##### Fragmento de texto #####
A la prensa musical ya no le importan tus canciones

La noche del domingo mi timeline de Twitter empezó a arder con comentarios sobre Radiohead. Todas las webs musicales que sigo, periodistas musicales y amigos aficionados a la música, estaban comentando una noticia, al parecer, de alcance mundial, un breaking news en toda regla: Radiohead había borrado sus huellas en redes sociales. En realidad, cuando leí los titulares de muchos medios musicales hablaban de algo tan apocalíptico como que estaban borrando su huella digital. En realidad lo que había desaparecido eran sus tweets y sus actualizaciones en Facebook (no entré a Google+ a comprobar, no vaya a darme un susto alguien en sus desoladas esquinas). Por ejemplo, no habían borrado sus videos en su canal de Youtube: normal, esos generan ingresos.

La cuestión es que el tema que puso en alerta a todo el mundo musical no era que hubiera un disco nuevo de Radiohead y que este fuese bueno, malo o regular, sino que quizá podría haber un disco nuevo de Radiohead. Ni siquiera eso parecía relevante, sino que venía precedido por una acción tan “radical” como borrar unos tweets y posteos en Facebook. No se lo podían haber puesto más sencillo a todos: ‘How To Disappear Completely’ (bueno, un poco).
#####
**Lista de tareas:**
1 – Edita el fragmento sobre Radiohead desde "A la prensa" hasta "esos generan ingresos.", ambos incluidos, y escribe ese tramo con "timeline" sustituido por "muro".
2 – Retoma el texto sobre Radiohead y sigue escribiéndolo a partir de su última frase.
##### Extracto de datos #####
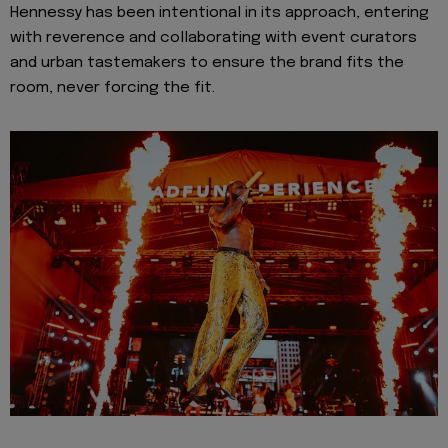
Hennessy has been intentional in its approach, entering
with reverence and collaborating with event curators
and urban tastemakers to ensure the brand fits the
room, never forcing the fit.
#####
**Tus respuestas:**
1 –
A la prensa musical ya no le importan tus canciones

La noche del domingo mi muro de Twitter empezó a arder con comentarios sobre Radiohead. Todas las webs musicales que sigo, periodistas musicales y amigos aficionados a la música, estaban comentando una noticia, al parecer, de alcance mundial, un breaking news en toda regla: Radiohead había borrado sus huellas en redes sociales. En realidad, cuando leí los titulares de muchos medios musicales hablaban de algo tan apocalíptico como que estaban borrando su huella digital. En realidad lo que había desaparecido eran sus tweets y sus actualizaciones en Facebook (no entré a Google+ a comprobar, no vaya a darme un susto alguien en sus desoladas esquinas). Por ejemplo, no habían borrado sus videos en su canal de Youtube: normal, esos generan ingresos.

2 –
2016 está siendo un año extraño en el mundo del periodismo musical a mi entender. Aunque quedan dos tercios del año parece una tendencia clara. Se ha exacerbado el elemento del cómo llegan los discos frente al qué, al propio disco. Los trabajos más relevantes del año parece que han dado muchísima más conversación sobre la forma en que hemos accedido a ellos que sobre su contenido, sobre su posición en perspectiva frente a la carrera de los artistas y, en general, sobre el propio álbum. No es nuevo centrarse en elementos externos al disco, claro, pero la semana pasada con la aparición de Lemonade de Beyoncé, creo que se llegó a unos límites que rozaron lo absurdo en la valoración de cualquier cosa, excepto de la propia obra. Pero, como digo, no ha sido el único ejemplo en este año del cómo y no de qué.

A principio de año nos sorprendía una de las noticias musicales (y culturales) más tristes posibles que nos dejará el 2016, la muerte de David Bowie. Su último trabajo, el extraordinario Blackstar, quedó totalmente ensombrecido como trabajo musical por las circunstancias de su lanzamiento: el músico murió dos días después. Los artículos musicales empezaron a hablar más de las señales de sus videos, del significado del título, de los mensajes ocultos en las letras, pero no tanto de la profundidad musical y lírica de un trabajo a colocar con sus grandes obras. Por cada artículo hablando de la música, había cinco hablando de esoterismo.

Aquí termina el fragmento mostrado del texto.